* **What to produce**:
Would you print the data below exactly, leaving out every picture?

* **Provided material**:
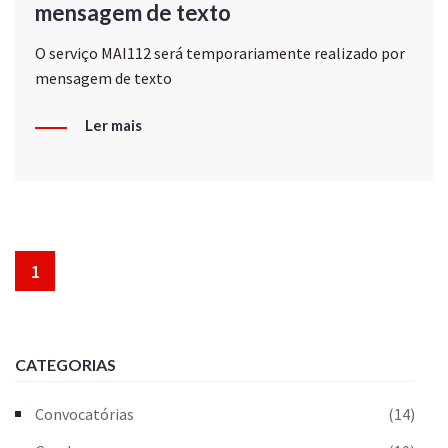
mensagem de texto
O serviço MAI112 será temporariamente realizado por
mensagem de texto
Ler mais
1
CATEGORIAS
Convocatórias
(14)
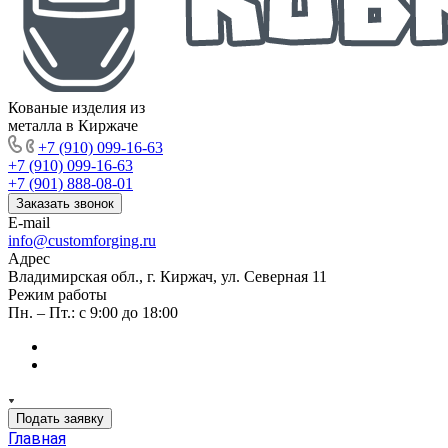
Кованые изделия из
металла в Киржаче
+7 (910) 099-16-63
+7 (910) 099-16-63
+7 (901) 888-08-01
Заказать звонок
E-mail
info@customforging.ru
Адрес
Владимирская обл., г. Киржач, ул. Северная 11
Режим работы
Пн. – Пт.: с 9:00 до 18:00
Подать заявку
Главная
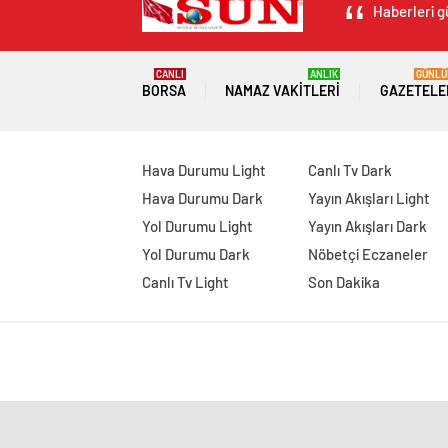
Haberleri g
CANLI
ANLIK
GÜNLÜ
BORSA
NAMAZ VAKITLERI
GAZETELE
Hava Durumu Light
Canlı Tv Dark
Hava Durumu Dark
Yayın Akışları Light
Yol Durumu Light
Yayın Akışları Dark
Yol Durumu Dark
Nöbetçi Eczaneler
Canlı Tv Light
Son Dakika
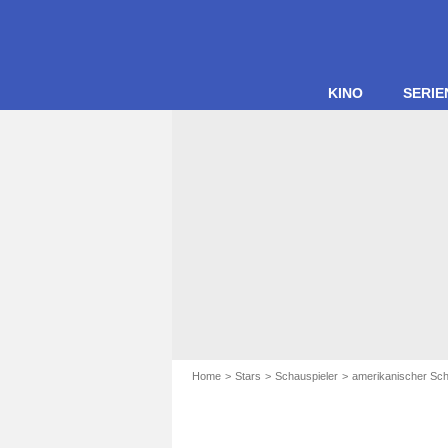
KINO
SERIE
Home
Stars
Schauspieler
amerikanischer Sch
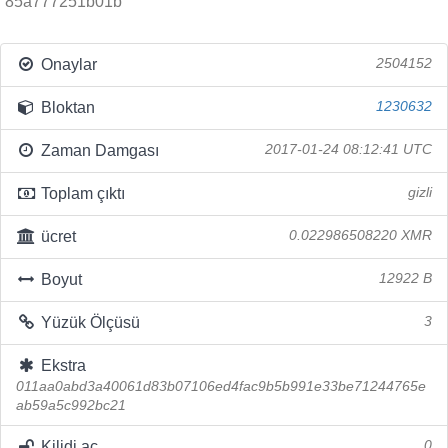
85a777251b01b
Onaylar
2504152
Bloktan
1230632
Zaman Damgası
2017-01-24 08:12:41 UTC
Toplam çıktı
gizli
ücret
0.022986508220 XMR
Boyut
12922 B
Yüzük Ölçüsü
3
Ekstra
011aa0abd3a40061d83b07106ed4fac9b5b991e33be71244765e
ab59a5c992bc21
Kilidi aç
0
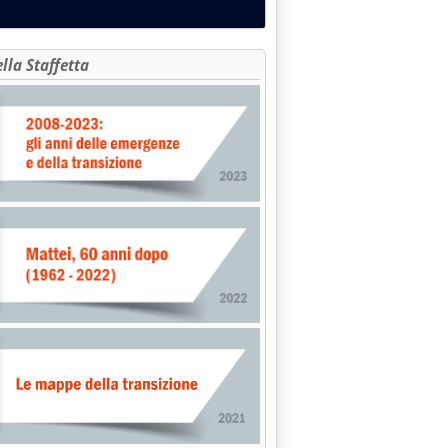
ella Staffetta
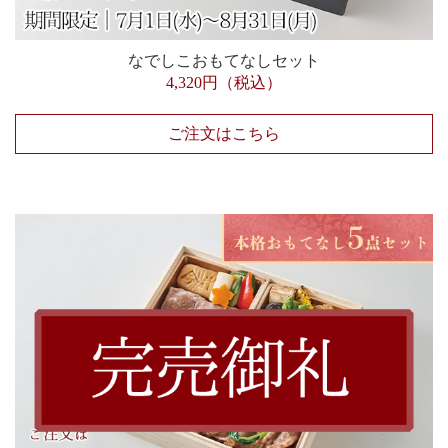
なでしこおもてなしセット
4,320円（税込）
ご注文はこちら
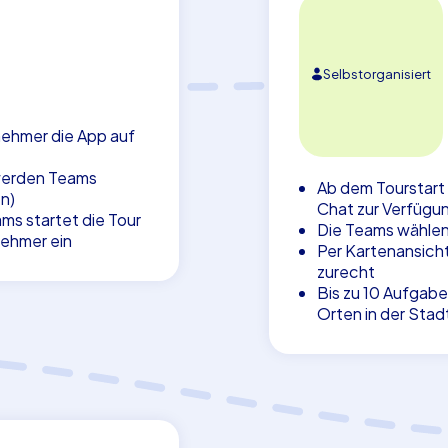
Selbstorganisiert
lnehmer die App auf
 werden Teams
Ab dem Tourstart
n)
Chat zur Verfügu
ms startet die Tour
Die Teams wählen 
nehmer ein
Per Kartenansicht
zurecht
Bis zu 10 Aufgab
Orten in der Stad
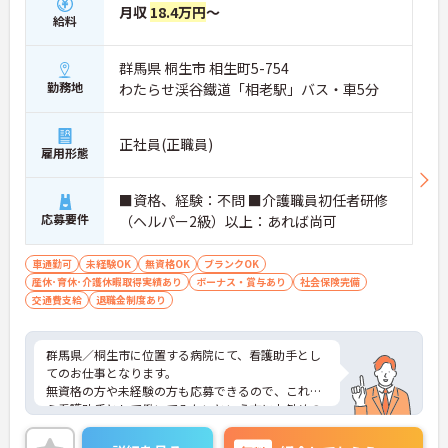
月収
18.4万円
～
給料
群馬県 桐生市 相生町5-754
勤務地
わたらせ渓谷鐵道「相老駅」バス・車5分
正社員(正職員)
雇用形態
■資格、経験：不問 ■介護職員初任者研修
応募要件
（ヘルパー2級）以上：あれば尚可
車通勤可
未経験OK
無資格OK
ブランクOK
産休･育休･介護休暇取得実績あり
ボーナス・賞与あり
社会保険完備
交通費支給
退職金制度あり
群馬県／桐生市に位置する病院にて、看護助手とし
てのお仕事となります。
無資格の方や未経験の方も応募できるので、これか
ら看護助手として働いてみたいという方にお勧めの
求人となっております。24時間対応可能な保育室を
敷地内に完備しておりますので、お子様がいらっし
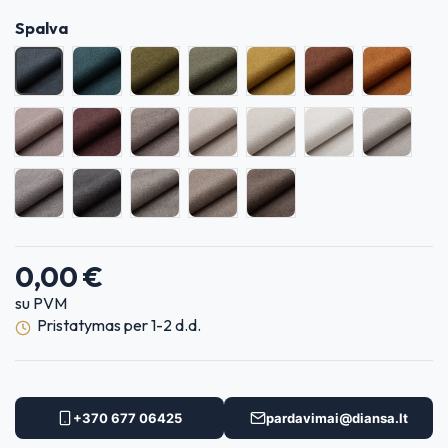
Spalva
Bergen 01
Bergen 02
Bergen 03
Bergen 04
Bergen 05
Bergen 06
Bergen 
Bergen 08
Bergen 09
Bergen 10
Bergen 11
Bergen 12
Bergen 13
Bergen 1
Bergen 15
Bergen 16
Bergen 17
Bergen 18
Bergen 19
0,00 €
su PVM
Pristatymas per 1-2 d.d.
+370 677 06425
pardavimai@diansa.lt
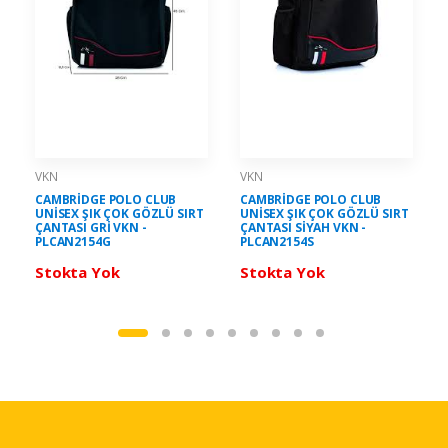
VKN
VKN
CAMBRİDGE POLO CLUB
CAMBRİDGE POLO CLUB
UNİSEX ŞIK ÇOK GÖZLÜ SIRT
UNİSEX ŞIK ÇOK GÖZLÜ SIRT
ÇANTASI GRİ VKN -
ÇANTASI SİYAH VKN -
PLCAN2154G
PLCAN2154S
Stokta Yok
Stokta Yok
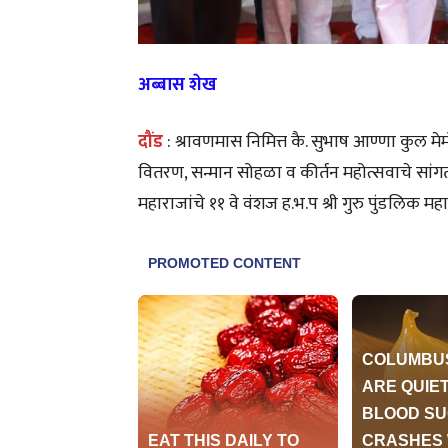
अब्बास शेख
दौंड
: श्रावणमास निमित्त कै. सुभाष आण्णा कुल मे
वितरण, सन्मान सोहळा व कीर्तन महोत्सवाचे सां
महाराजांचे ११ वे वंशज ह.भ.प श्री गुरु पुंडलिक महा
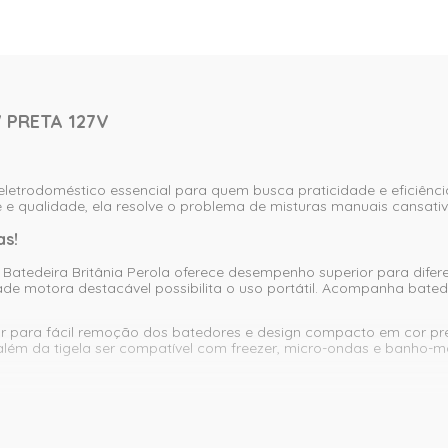
 PRETA 127V
letrodoméstico essencial para quem busca praticidade e eficiênci
e e qualidade, ela resolve o problema de misturas manuais cansat
as!
tedeira Britânia Perola oferece desempenho superior para diferente
e motora destacável possibilita o uso portátil. Acompanha batedo
tor para fácil remoção dos batedores e design compacto em cor pre
 além da tigela ser compatível com freezer, micro-ondas e banho-ma
aior controle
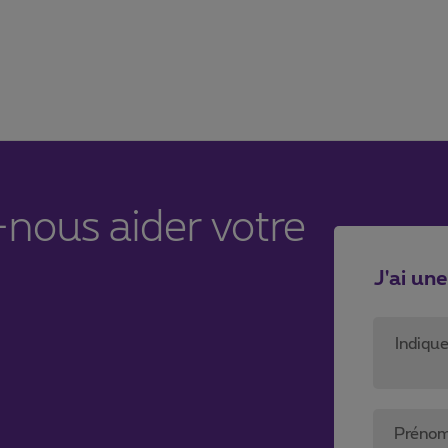
ous aider votre
J'ai un
Indiqu
Préno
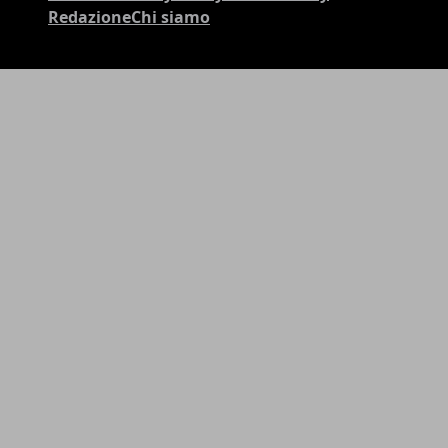
Redazione
Chi siamo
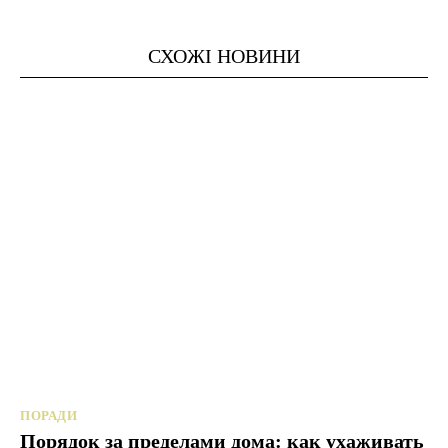
СХОЖІ НОВИНИ
ПОРАДИ
Порядок за пределами дома: как ухаживать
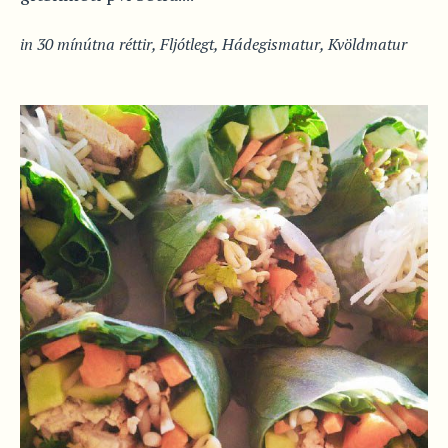
in
30 mínútna réttir
,
Fljótlegt
,
Hádegismatur
,
Kvöldmatur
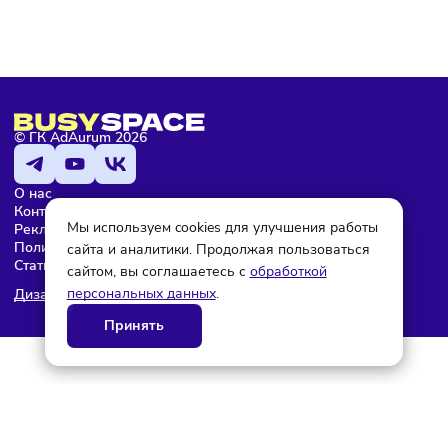
Мария Бадамшина
Редактор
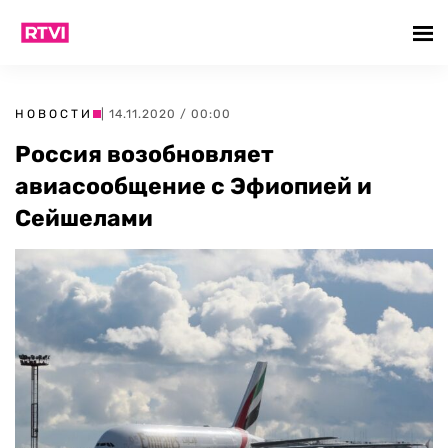
НОВОСТИ
| 14.11.2020 / 00:00
Россия возобновляет
авиасообщение с Эфиопией и
Сейшелами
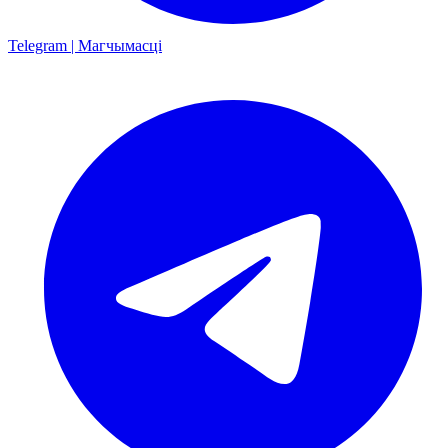
Telegram | Магчымасці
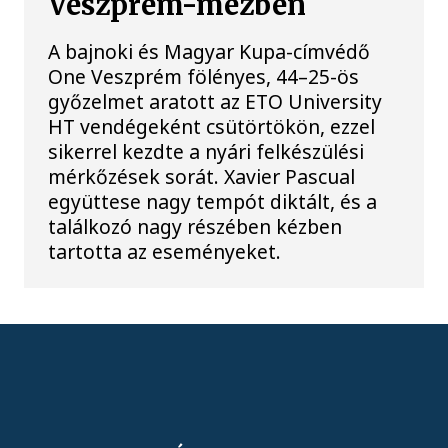
Veszprém-mezben
A bajnoki és Magyar Kupa-címvédő
One Veszprém fölényes, 44–25-ös
győzelmet aratott az ETO University
HT vendégeként csütörtökön, ezzel
sikerrel kezdte a nyári felkészülési
mérkőzések sorát. Xavier Pascual
együttese nagy tempót diktált, és a
találkozó nagy részében kézben
tartotta az eseményeket.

* **Exercise solution**:
mensagem de texto
O serviço MAI112 será temporariamente realizado por
mensagem de texto
Ler mais
1
CATEGORIAS
Convocatórias
(14)
Кованые изделия из
металла в Киржаче
+7 (910) 099-16-63
+7 (910) 099-16-63
+7 (901) 888-08-01
Заказать звонок
E-mail
info@customforging.ru
Адрес
Владимирская обл., г. Киржач, ул. Северная 11
Режим работы
Пн. – Пт.: с 9:00 до 18:00
Подать заявку
Главная
Haberleri g
CANLI
ANLIK
GÜNLÜ
BORSA
NAMAZ VAKITLERI
GAZETELE
Hava Durumu Light
Canlı Tv Dark
Hava Durumu Dark
Yayın Akışları Light
Yol Durumu Light
Yayın Akışları Dark
Yol Durumu Dark
Nöbetçi Eczaneler
Canlı Tv Light
Son Dakika
KINO
SERIE
Home
Stars
Schauspieler
amerikanischer Sch
85a777251b01b
Onaylar
2504152
Bloktan
1230632
Zaman Damgası
2017-01-24 08:12:41 UTC
Toplam çıktı
gizli
ücret
0.022986508220 XMR
Boyut
12922 B
Yüzük Ölçüsü
3
Ekstra
011aa0abd3a40061d83b07106ed4fac9b5b991e33be71244765e
ab59a5c992bc21
Kilidi aç
0
ella Staffetta
なでしこおもてなしセット
4,320円（税込）
ご注文はこちら
Selbstorganisiert
lnehmer die App auf
 werden Teams
Ab dem Tourstart
n)
Chat zur Verfügu
ms startet die Tour
Die Teams wählen 
nehmer ein
Per Kartenansicht
zurecht
Bis zu 10 Aufgab
Orten in der Stad
月収
18.4万円
～
給料
群馬県 桐生市 相生町5-754
勤務地
わたらせ渓谷鐵道「相老駅」バス・車5分
正社員(正職員)
雇用形態
■資格、経験：不問 ■介護職員初任者研修
応募要件
（ヘルパー2級）以上：あれば尚可
車通勤可
未経験OK
無資格OK
ブランクOK
産休･育休･介護休暇取得実績あり
ボーナス・賞与あり
社会保険完備
交通費支給
退職金制度あり
群馬県／桐生市に位置する病院にて、看護助手とし
てのお仕事となります。
無資格の方や未経験の方も応募できるので、これか
ら看護助手として働いてみたいという方にお勧めの
求人となっております。24時間対応可能な保育室を
敷地内に完備しておりますので、お子様がいらっし
Spalva
Bergen 01
Bergen 02
Bergen 03
Bergen 04
Bergen 05
Bergen 06
Bergen 
Bergen 08
Bergen 09
Bergen 10
Bergen 11
Bergen 12
Bergen 13
Bergen 1
Bergen 15
Bergen 16
Bergen 17
Bergen 18
Bergen 19
0,00 €
su PVM
Pristatymas per 1-2 d.d.
+370 677 06425
pardavimai@diansa.lt
VKN
VKN
CAMBRİDGE POLO CLUB
CAMBRİDGE POLO CLUB
UNİSEX ŞIK ÇOK GÖZLÜ SIRT
UNİSEX ŞIK ÇOK GÖZLÜ SIRT
ÇANTASI GRİ VKN -
ÇANTASI SİYAH VKN -
PLCAN2154G
PLCAN2154S
Stokta Yok
Stokta Yok
अब्बास शेख
दौंड
: श्रावणमास निमित्त कै. सुभाष आण्णा कुल मे
वितरण, सन्मान सोहळा व कीर्तन महोत्सवाचे सां
महाराजांचे ११ वे वंशज ह.भ.प श्री गुरु पुंडलिक महा
 PRETA 127V
letrodoméstico essencial para quem busca praticidade e eficiênci
e e qualidade, ela resolve o problema de misturas manuais cansat
as!
tedeira Britânia Perola oferece desempenho superior para diferente
e motora destacável possibilita o uso portátil. Acompanha batedo
tor para fácil remoção dos batedores e design compacto em cor pre
 além da tigela ser compatível com freezer, micro-ondas e banho-ma
aior controle
ous aider votre
J'ai un
Indiqu
Préno
Redazione
Chi siamo
СХОЖІ НОВИНИ
ПОРАДИ
Порядок за пределами дома: как ухаживать
in
30 mínútna réttir
,
Fljótlegt
,
Hádegismatur
,
Kvöldmatur
Мария Бадамшина
Редактор
НОВОСТИ
| 14.11.2020 / 00:00
Россия возобновляет
авиасообщение с Эфиопией и
Сейшелами
Telegram | Магчымасці
Veszprém-mezben
A bajnoki és Magyar Kupa-címvédő
One Veszprém fölényes, 44–25-ös
győzelmet aratott az ETO University
HT vendégeként csütörtökön, ezzel
sikerrel kezdte a nyári felkészülési
mérkőzések sorát. Xavier Pascual
együttese nagy tempót diktált, és a
találkozó nagy részében kézben
tartotta az eseményeket.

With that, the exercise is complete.